I made it to Seattle, and discovered there another set of upgrades to Dulles and then to Albany – upgrades I became grateful for at 3am, trying to nap, muscles constricting with pain and frustration and exhaustion. I’m currently sitting in front of a combo News Connection/Starbucks, half a terminal away from my plane to Albany, departing in approximately one hour. Before most of you are even awake and reading this, I will be home, hopefully tucked into bed and quite passed out. (Although much more likely that I will be fending off persistent and irritated cats.)

I realize that delays and cancellations, especially with the economy being what it is, with high oil prices and fewer people flying, are a part of air travel. And I also realize that I’ve spent much of the last 18 months traveling frequently, and without any significant delay or other problems (save a single mishap with getting the cats back to Albany last April). It was my time, and the travel gods were not smiling; hopefully this means another two-odd years of travel juju.

But I’m still tired, exhausted, and wanting nothing more than to collect the hug that I know is waiting for me, and to go home.


written on United Flight 262, SeaTac to Dulles, red eye

The stars are bright and the moon is full, illuminating the wisps of clouds below. Further down, under the cloud layer, are the cities of Middle America, the flyovers, stretched out in bright hazy orange clusters as far as the eye can see. Stretched to and beyond the horizon. They look like neural ganglions, the glowing tendrails of the highways connecting them in a perfect mimicry of our own neural makeup.

The sun set for me almost two hours ago, but we are racing east, racing home, and soon enough the sun will rise to meet us, cutting night off with a mere five hours, if lucky.

The sun will be up and burning by the time I am home, a new day. But I will be home.


It is 10:30pm, and I am dreadfully tired and not tired at all. Thoughts refuse to form in any sort of coherence, words flying around like leaves scattered in a breeze, but my fingers pluck them out and down with ease. Split in two, I at once want to sleep, to sleep for weeks, and to madly push through all that needs to be done in a single fell swoop. I want to go out, expereince the people around me and life, and curl under my blanket until dawn breaks over the tips of the trees surrounding my bed and room.

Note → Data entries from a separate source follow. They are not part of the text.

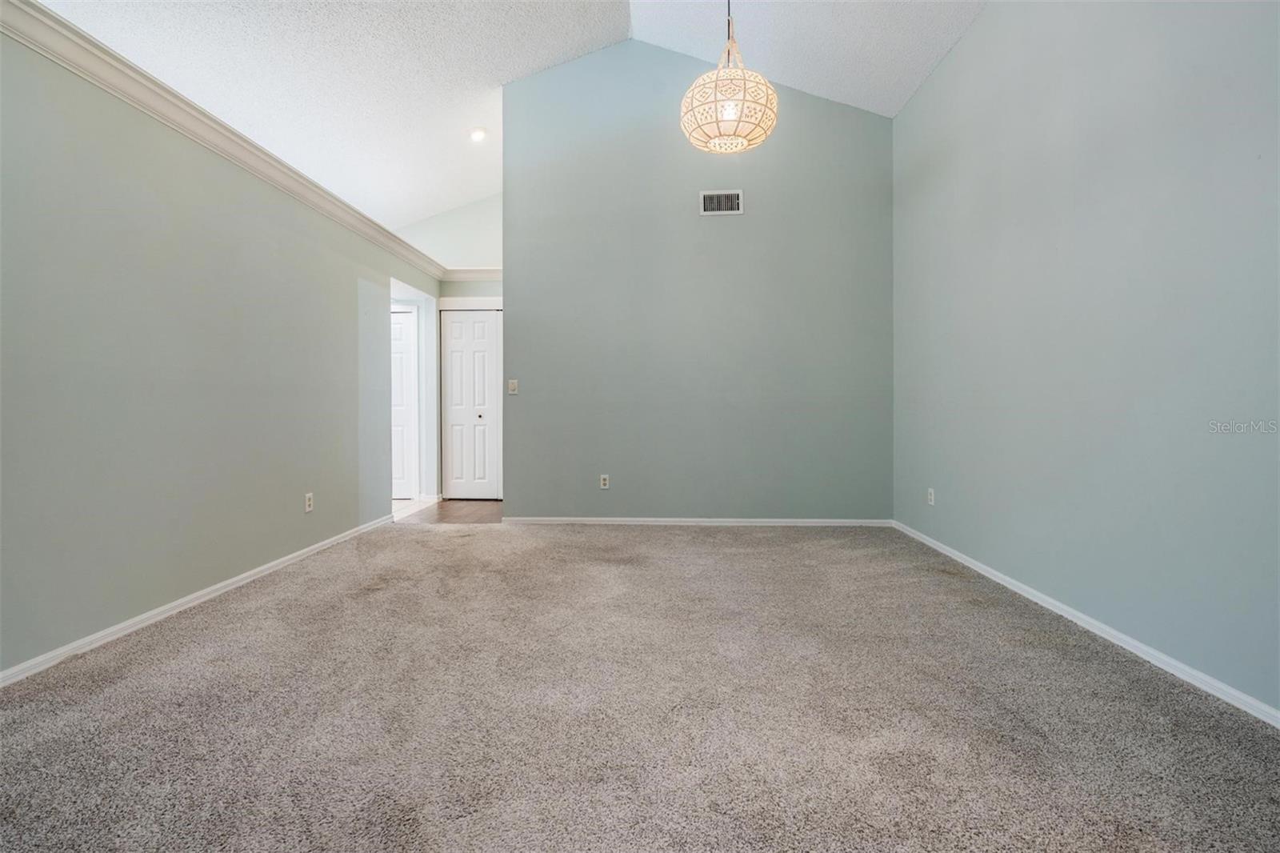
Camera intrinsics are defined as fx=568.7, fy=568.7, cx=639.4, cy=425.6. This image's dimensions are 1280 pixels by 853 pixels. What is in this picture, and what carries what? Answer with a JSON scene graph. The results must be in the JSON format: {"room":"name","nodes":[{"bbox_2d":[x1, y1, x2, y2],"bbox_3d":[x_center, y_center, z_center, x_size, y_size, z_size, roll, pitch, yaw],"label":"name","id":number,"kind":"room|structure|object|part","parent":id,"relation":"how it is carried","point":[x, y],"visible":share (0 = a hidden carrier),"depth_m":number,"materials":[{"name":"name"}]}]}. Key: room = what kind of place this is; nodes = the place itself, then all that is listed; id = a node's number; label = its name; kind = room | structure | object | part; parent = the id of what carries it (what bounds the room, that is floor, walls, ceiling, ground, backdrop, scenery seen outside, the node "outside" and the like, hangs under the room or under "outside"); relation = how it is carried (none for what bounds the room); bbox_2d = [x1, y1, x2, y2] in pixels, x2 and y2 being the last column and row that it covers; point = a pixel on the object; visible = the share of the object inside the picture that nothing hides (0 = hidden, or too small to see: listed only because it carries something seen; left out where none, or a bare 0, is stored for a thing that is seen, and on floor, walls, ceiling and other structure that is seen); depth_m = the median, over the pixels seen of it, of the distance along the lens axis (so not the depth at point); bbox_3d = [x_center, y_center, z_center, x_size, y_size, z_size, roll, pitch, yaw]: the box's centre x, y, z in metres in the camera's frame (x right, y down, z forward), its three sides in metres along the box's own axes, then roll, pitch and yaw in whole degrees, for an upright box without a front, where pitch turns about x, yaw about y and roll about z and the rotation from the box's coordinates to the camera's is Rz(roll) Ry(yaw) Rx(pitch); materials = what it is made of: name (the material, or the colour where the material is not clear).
{"room":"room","nodes":[
{"label":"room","id":0,"kind":"room"},
{"bbox_2d":[0,23,442,677],"bbox_3d":[-2.305,-0.316,2.773,0.128,2.379,6.665,0,1,2],"label":"left wall","id":1,"kind":"structure","parent":0,"point":[337,284],"depth_m":2.56,"materials":[{"name":"green paint"}]},
{"bbox_2d":[0,512,395,686],"bbox_3d":[-2.237,0.854,2.410,0.015,0.067,5.155,0,1,2],"label":"baseboard","id":2,"kind":"structure","parent":1,"relation":"attached to","point":[226,582],"depth_m":2.58,"materials":[{"name":"white paint"}]},
{"bbox_2d":[0,0,444,280],"bbox_3d":[-2.156,-1.442,2.731,0.123,0.105,6.204,0,1,2],"label":"crown molding","id":3,"kind":"structure","parent":1,"relation":"attached to","point":[51,53],"depth_m":2.60,"materials":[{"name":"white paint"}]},
{"bbox_2d":[304,492,314,512],"bbox_3d":[-2.144,0.497,3.690,0.010,0.119,0.074,0,1,2],"label":"wall socket","id":4,"kind":"object","parent":1,"relation":"attached to","point":[309,498],"visible":0.98,"depth_m":3.68,"materials":[{"name":"white plastic"}]},
{"bbox_2d":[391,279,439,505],"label":"doorway","id":5,"kind":"object","parent":1,"relation":"in","point":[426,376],"visible":0.57,"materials":[{"name":"white paint"}]},
{"bbox_2d":[391,498,503,524],"bbox_3d":[-1.647,0.852,5.568,2.104,0.097,1.626,0,1,2],"label":"wood floor","id":6,"kind":"structure","parent":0,"point":[482,510],"depth_m":5.35,"materials":[{"name":"brown wood"}]},
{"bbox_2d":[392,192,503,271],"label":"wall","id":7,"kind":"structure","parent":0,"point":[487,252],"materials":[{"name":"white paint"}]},
{"bbox_2d":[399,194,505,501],"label":"hallway wall","id":8,"kind":"structure","parent":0,"point":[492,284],"depth_m":6.19,"materials":[{"name":"white paint"}]},
{"bbox_2d":[391,304,419,499],"bbox_3d":[-2.812,-0.235,6.135,0.852,2.035,0.086,0,1,2],"label":"white door","id":9,"kind":"structure","parent":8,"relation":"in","point":[406,369],"depth_m":6.14,"materials":[{"name":"white paint"}]},
{"bbox_2d":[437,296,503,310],"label":"door trim","id":10,"kind":"structure","parent":8,"relation":"attached to","point":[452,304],"depth_m":5.96,"materials":[{"name":"white paint"}]},
{"bbox_2d":[441,308,500,498],"bbox_3d":[-1.791,-0.224,6.126,0.654,2.017,0.090,0,1,2],"label":"closet door","id":11,"kind":"structure","parent":8,"relation":"in","point":[464,322],"depth_m":6.13,"materials":[{"name":"white paint"}]},
{"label":"knob","id":12,"kind":"part","parent":11,"relation":"part of","materials":[{"name":"metal"}]},
{"bbox_2d":[440,267,503,281],"bbox_3d":[-1.612,-1.604,6.023,1.114,0.114,0.096,0,1,2],"label":"crown molding","id":13,"kind":"structure","parent":8,"relation":"attached to","point":[490,274],"depth_m":6.01,"materials":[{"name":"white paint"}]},
{"bbox_2d":[26,0,980,232],"bbox_3d":[-1.122,-2.676,3.095,6.647,0.374,7.538,0,1,2],"label":"ceiling","id":14,"kind":"structure","parent":0,"point":[439,200],"depth_m":4.00,"materials":[{"name":"white paint"}]},
{"bbox_2d":[468,126,487,142],"bbox_3d":[-1.416,-2.544,4.980,0.173,0.050,0.171,0,1,2],"label":"recessed light","id":15,"kind":"object","parent":14,"relation":"in","point":[477,133],"visible":0.99,"depth_m":4.96,"materials":[{"name":"white"}]},
{"bbox_2d":[680,0,777,154],"bbox_3d":[0.435,-2.034,2.801,0.472,1.334,0.470,0,1,2],"label":"pendant light","id":16,"kind":"object","parent":14,"relation":"hanging from","point":[714,93],"visible":1,"depth_m":2.70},
{"bbox_2d":[0,519,1279,850],"bbox_3d":[-0.124,0.938,2.114,4.537,0.097,5.782,0,1,2],"label":"carpet floor","id":17,"kind":"structure","parent":0,"point":[249,640],"depth_m":1.76,"materials":[{"name":"carpet"}]},
{"bbox_2d":[504,43,893,522],"bbox_3d":[0.447,-1.155,4.714,3.246,3.950,0.126,0,1,2],"label":"back wall","id":18,"kind":"structure","parent":0,"point":[522,306],"depth_m":4.65,"materials":[{"name":"green paint"}]},
{"bbox_2d":[507,378,519,394],"bbox_3d":[-1.052,-0.323,4.712,0.083,0.125,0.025,0,1,2],"label":"light switch","id":19,"kind":"object","parent":18,"relation":"attached to","point":[512,384],"visible":0.98,"depth_m":4.71,"materials":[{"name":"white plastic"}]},
{"bbox_2d":[598,473,610,488],"bbox_3d":[-0.292,0.456,4.659,0.074,0.118,0.009,0,1,2],"label":"wall socket","id":20,"kind":"object","parent":18,"relation":"attached to","point":[605,476],"visible":0.99,"depth_m":4.66,"materials":[{"name":"white plastic"}]},
{"bbox_2d":[501,515,891,525],"bbox_3d":[0.454,0.787,4.703,3.148,0.066,0.014,0,1,2],"label":"baseboard","id":21,"kind":"structure","parent":18,"relation":"attached to","point":[772,521],"depth_m":4.69,"materials":[{"name":"white paint"}]},
{"bbox_2d":[699,189,743,214],"bbox_3d":[0.638,-1.748,4.447,0.328,0.187,0.012,0,1,2],"label":"air vent","id":22,"kind":"object","parent":18,"relation":"attached to","point":[707,202],"visible":0.99,"depth_m":4.45,"materials":[{"name":"metal"}]},
{"bbox_2d":[891,0,1279,716],"bbox_3d":[1.998,-0.769,2.076,0.134,3.318,5.347,0,1,2],"label":"right wall","id":23,"kind":"structure","parent":0,"point":[980,33],"depth_m":2.35,"materials":[{"name":"paint"}]},
{"bbox_2d":[926,487,935,505],"bbox_3d":[2.008,0.489,3.922,0.010,0.117,0.074,0,1,2],"label":"wall socket","id":24,"kind":"object","parent":23,"relation":"attached to","point":[930,490],"visible":0.98,"depth_m":3.91,"materials":[{"name":"white plastic"}]},
{"bbox_2d":[889,520,1279,728],"bbox_3d":[1.929,0.861,2.034,0.014,0.064,5.165,0,1,2],"label":"baseboard","id":25,"kind":"structure","parent":23,"relation":"attached to","point":[1118,635],"depth_m":2.24,"materials":[{"name":"white paint"}]}
]}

The split life is everything right now – the immediate of where I am, the reality of coming home and back to the place I grew up, where everyone has embraced my casual attitude. Santa Cruz time, Santa Cruz casual – don’t bring your East Coast attitude here. But at the same time, my East Coast life hasn’t stopped, hasn’t really even paused, and what was at one point just a gentle reminder of the life I have now became the lifeline holding me together and on through an increasingly difficult experience. I look forward, now, to going home, and that has shifted in my head to mean things like my bed, my cats, the people physically in my life in Albany. But I know once I am there, as happy as I will be in that moment, it will be the echo of arriving at San Jose International Airport, and in a few days I will begin to ache, again, for the Left Coast life.